2022/2023 season
SONGS OF WAR AND LOVE
Perhaps we are right now in a moment hovering between an old world that is vanishing, and a new world as it emerges. At a historical turning point, in a time of expectation, in this, "tumult of anxiety provoked by waiting for the loved being,” as Roland Barthes said. Whether Così fan tutte, Lohengrin, War and Peace, Aida, Dido & Aeneas / Expectation, Hamlet or Semele: In many works coming to the stage in the 2022-2023 season’s new stagings, the characters are in a state of expectation, each in their own way. As Barthes writes in A Lover's Discourse: Fragments: “There is a scenography of expectation: I define it, I manipulate it, I remove a piece of time, in which I playfully present the loss of the love object and evoke a little sorrow. This plays out like a theatrical piece.” Dorabella and Fiordiligi, Elsa, Radamès, the Woman, Hamlet – all wait, caught between hope and despair. Semele also waits with unrestrained impatience for Jupiter to turn her into a goddess. And dies of it.
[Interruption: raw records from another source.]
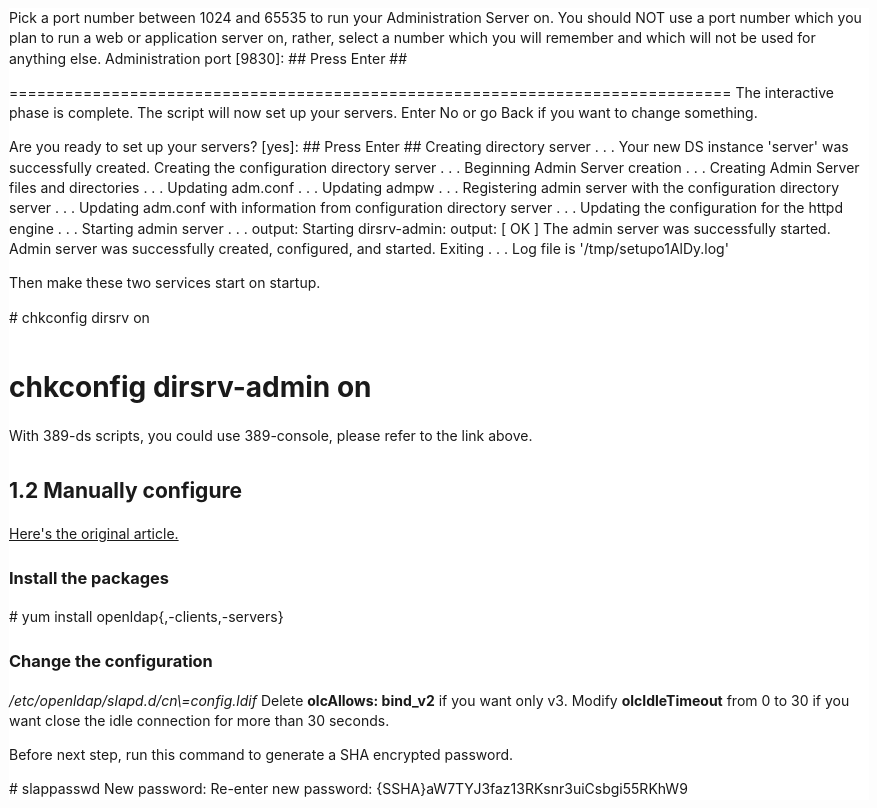 Pick a port number between 1024 and 65535 to run your Administration
Server on. You should NOT use a port number which you plan to
run a web or application server on, rather, select a number which you
will remember and which will not be used for anything else.
Administration port \[9830\]:   ## Press Enter ##

==============================================================================
The interactive phase is complete.  The script will now set up your
servers.  Enter No or go Back if you want to change something.

Are you ready to set up your servers? \[yes\]:  ## Press Enter ##
Creating directory server . . .
Your new DS instance 'server' was successfully created.
Creating the configuration directory server . . .
Beginning Admin Server creation . . .
Creating Admin Server files and directories . . .
Updating adm.conf . . .
Updating admpw . . .
Registering admin server with the configuration directory server . . .
Updating adm.conf with information from configuration directory server . . .
Updating the configuration for the httpd engine . . .
Starting admin server . . .
output: Starting dirsrv-admin: 
output:                                                    \[  OK  \]
The admin server was successfully started.
Admin server was successfully created, configured, and started.
Exiting . . .
Log file is '/tmp/setupo1AlDy.log' 

Then make these two services start on startup.

\# chkconfig dirsrv on
# chkconfig dirsrv-admin on

With 389-ds scripts, you could use 389-console, please refer to the link above.

## 1.2 Manually configure

[Here's the original article.](https://n40lab.wordpress.com/2013/11/22/creating-a-simple-ldap-directory-with-openldap-2-4-in-centos-6-4/ "simple ldap")

### Install the packages

\# yum install openldap{,-clients,-servers}

### Change the configuration

_/etc/openldap/slapd.d/cn\\=config.ldif_ Delete **olcAllows: bind\_v2** if you want only v3. Modify **olcIdleTimeout** from 0 to 30 if you want close the idle connection for more than 30 seconds.

Before next step, run this command to generate a SHA encrypted password.

\# slappasswd
New password:
Re-enter new password:
{SSHA}aW7TYJ3faz13RKsnr3uiCsbgi55RKhW9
War and love, guiding principles of our 2022-2023 season, appear to be diametrically opposed, but at the same time both are characterised by a complex dynamic and high density of events – by the change of states, the view of tomorrow, the union of bodies, the communitisation, the divisiveness, the hope. They’ve accompanied people since the beginning of time. “War is like love: it always finds a way” (Bertolt Brecht). War, the wars, have never left our earth. We are again experiencing their terrible dimensions. But love has always remained, sometimes far too close to hate: “Love is a crisis, that leaves reluctance behind. […] I am your lover, and therefore your enemy.” (Cesare Pavese) Love and war are interwoven, and in art, too, there is scarcely any love poetry without war metaphors. Together with our conductors and directors, in the coming season we will trace the songs of war and love in musical theatre. With artistic personalities already well known in Munich, such as General Music Director Vladimir Jurowski, Principal Guest Conductor Daniele Rustioni, Claus Guth, Stefano Montanari, Dmitri Tcherniakov and Krzysztof Warlikowski, and with those who are guests with us at the Bayerische Staatsoper for the first time, such as Neil Armfield, Lotte van den Berg, Andrew Manze, Damiano Michieletto and Christopher Rüping, as well as François Xavier Roth, who will conduct an opera for the first time.